Danijel Kovacevic (FC Klingnau)

Von Jonas Manouk, stv. Medienchef AFV
manouk.jonas@football.ch

Nach durchzogener Vorrunde war auch der Start ins Jahr 2019 mit 2 Meisterschafts-Niederlagen und dem Cup-Out als Titelverteidiger im Viertelfinal beim Drittligisten Sarmenstorf für den FC Klingnau alles andere als berauschend. Dann aber drehten die Aaretaler so richtig auf, blieben in den darauffolgenden 7 Spielen ungeschlagen und holten deren 19 von 21 möglichen Punkten! Dieses Hoch gipfelte nun am vergangenen Spieltag mit dem Erklimmen der Tabellenspitze auf Kosten von Langzeit-Leader Kölliken. Können die Klingnauer Ihren Lauf bis zum Ende durchziehen? Wir haben FCK-Trainer Danijel Kovacevic im Rahmen der «drei ???» zur aktuellen Lage befragt.

1. Danijel Kovacevic, seit dem Cup-Out und den 2 Niederlagen zum Rückrunden-Start läuft es Ihrem Team richtig rund, zum Auftakt Ihrer Serie fügten sie dem damaligen Leader Kölliken am 18. Spieltag die erste Saison-Niederlage überhaupt zu.
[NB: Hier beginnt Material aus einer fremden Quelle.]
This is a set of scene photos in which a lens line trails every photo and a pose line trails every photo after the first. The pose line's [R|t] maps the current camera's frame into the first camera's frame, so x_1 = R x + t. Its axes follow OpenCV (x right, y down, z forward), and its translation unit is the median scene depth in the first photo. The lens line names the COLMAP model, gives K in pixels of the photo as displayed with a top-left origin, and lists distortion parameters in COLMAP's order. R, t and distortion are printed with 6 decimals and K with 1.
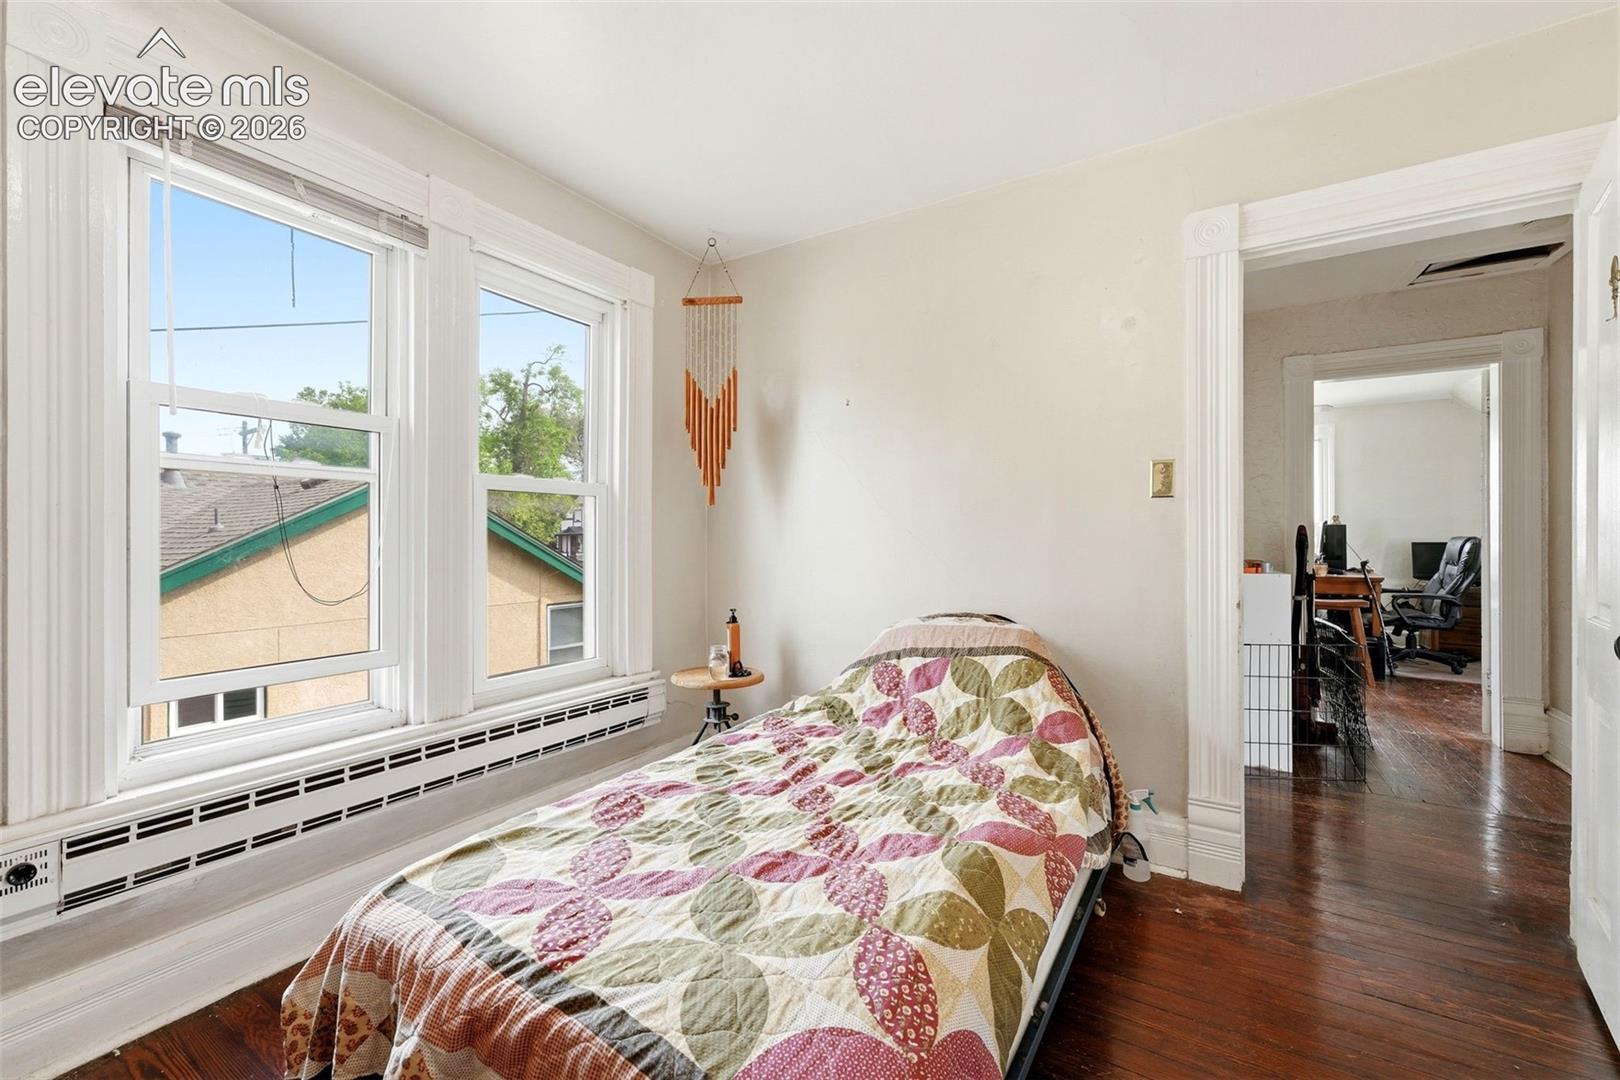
lens RADIAL K [[665.1, 0, 814.0], [0, 665.1, 538.2], [0, 0, 1]] dist [-0.000254, 0.001057]
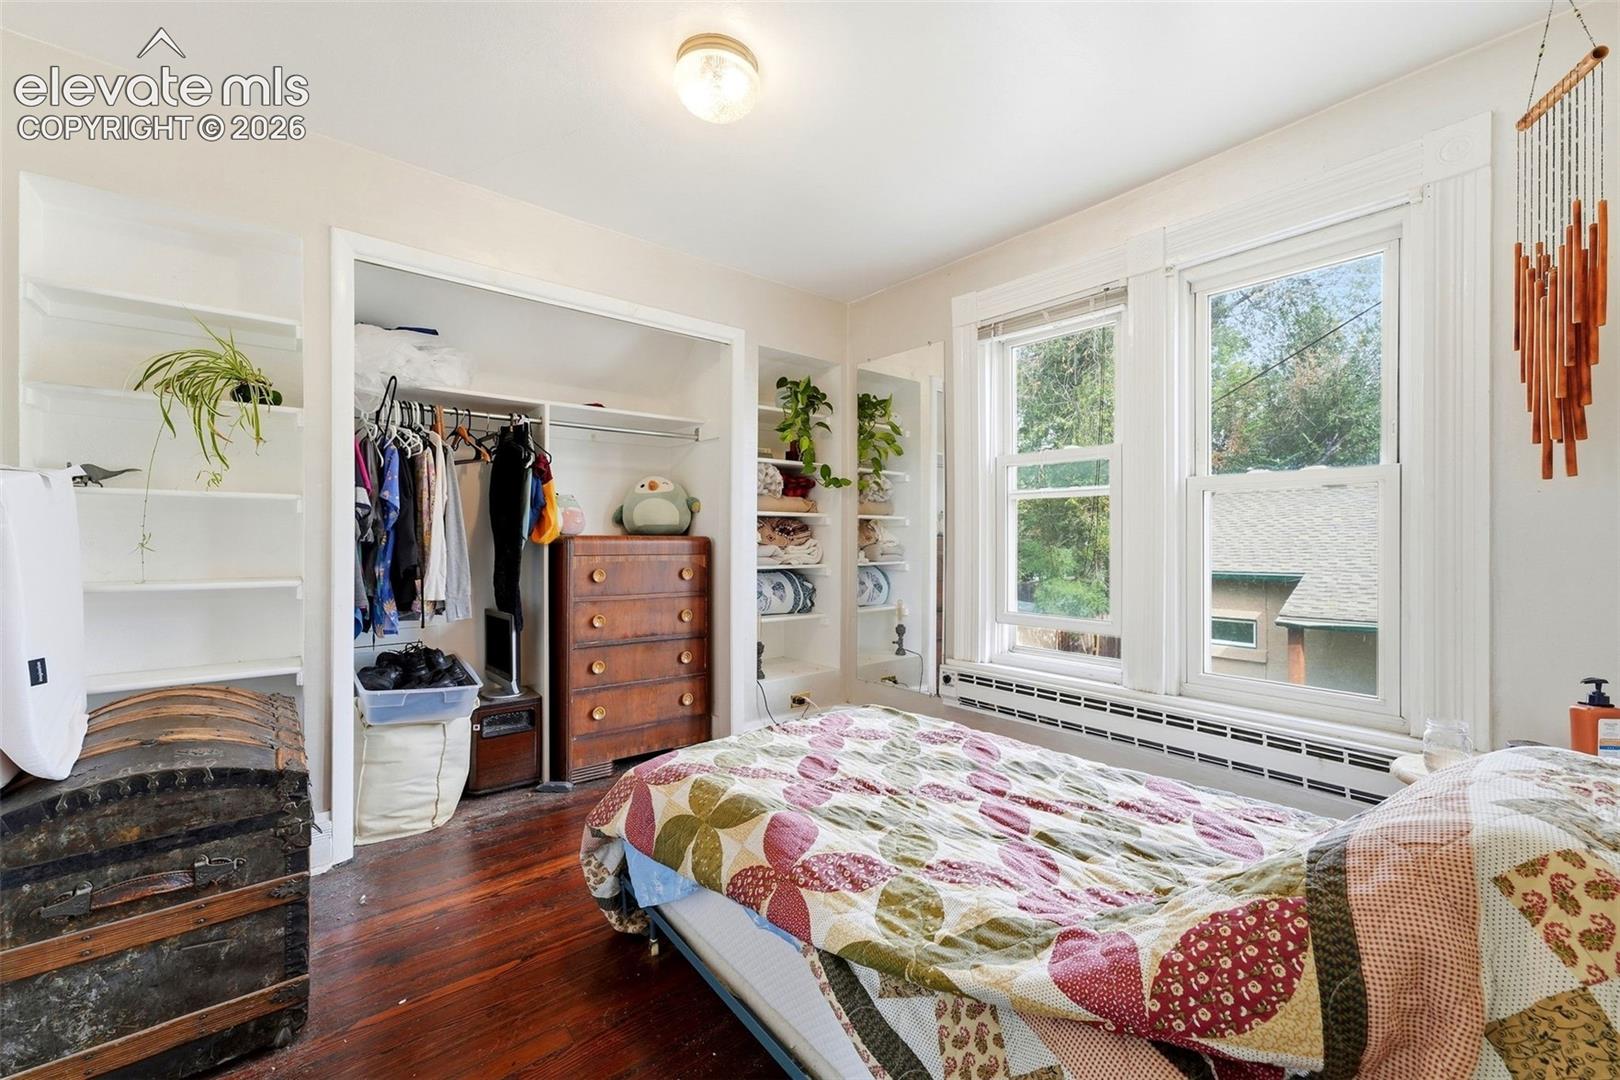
lens RADIAL K [[621.8, 0, 820.3], [0, 621.8, 539.3], [0, 0, 1]] dist [-0.000556, 0.000056]
pose [[-0.306687, 0.002425, -0.951807, 0.927010], [0.008279, 0.999966, -0.000120, -0.009575], [0.951774, -0.007917, -0.306697, 1.045027]]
Worauf gründet diese markante Leistungssteigerung?
In der Wintervorbereitung standen viele unserer Leistungsträger aufgrund von Verletzungen und sonstigen Abwesenheiten nicht zur Verfügung. Wenn man nicht aus dem Vollen schöpfen kann, ist es normal, dass die ersten Rückrunden-Spiele sich als schwierig gestalten, damit mussten wir rechnen. Ich möchte aber festhalten, dass das Mannschaftsklima bei uns stets hervorragend war und wir uns auch nach Niederlagen nie aus der Ruhe bringen liessen.

2. Vor rund einem Monat betrug Ihr Rückstand auf Rang 1 noch 8 Punkte, nun grüsst der FC Klingnau von der Tabellenspitze. Welche Rolle behagt Ihnen besser? Jene des Jägers oder jene des Gejagten?
Die aktuelle Tabelle ist zwar nur eine Momentaufnahme, aber als Jäger verspürt man deutlich weniger Druck, als wenn man von der Konkurrenz gejagt wird. Jeder möchte den Leader bezwingen, dies macht die Aufgabe bestimmt nicht einfacher. Die Nerven in einer solchen Situation unter Kontrolle zu halten gestaltet sich oft als extrem schwierig. Wir befinden uns nun erstmals in dieser Saison in dieser Situation, doch wir nehmen Spiel für Spiel, das nächste am kommenden Samstag in Rothrist wird ein echter Härtetest. Für sie wird es wohl die letzte Chance sein, noch ein Wörtchen im Aufstiegskampf mitzureden.

3. Vor Kurzem gab der FC Klingnau bekannt, dass Sie Ihren im Sommer auslaufenden Vertrag in gegenseitigem Einvernehmen nicht verlängern werden. Was waren die Gründe für die Trennung?
In erster Linie waren sich alle Beteiligten einig, dass eine Veränderung der Mannschaft gut tun würde; ich bin nun seit dreieinhalb Jahren in Klingnau. Mittlerweile habe ich beim VfB Waldshut in der deutschen Bezirksliga unterschrieben, vom Niveau her würde ich sagen bewegt man sich da zwischen der 2. und 3. Liga in der Schweiz. Mir schwebte bereits im Winter ein «Tapetenwechsel» vor und als ich das Angebot von Waldshut erhielt, setzte ich mich mit der Vereinsführung zusammen. Dabei kamen wir gemeinsam zum Schluss, dass es an der Zeit ist, getrennte Wege einzuschlagen. Der Aufstieg und der Aargauer Meistertitel wäre natürlich ein perfektes Abschiedsgeschenk (schmunzelt).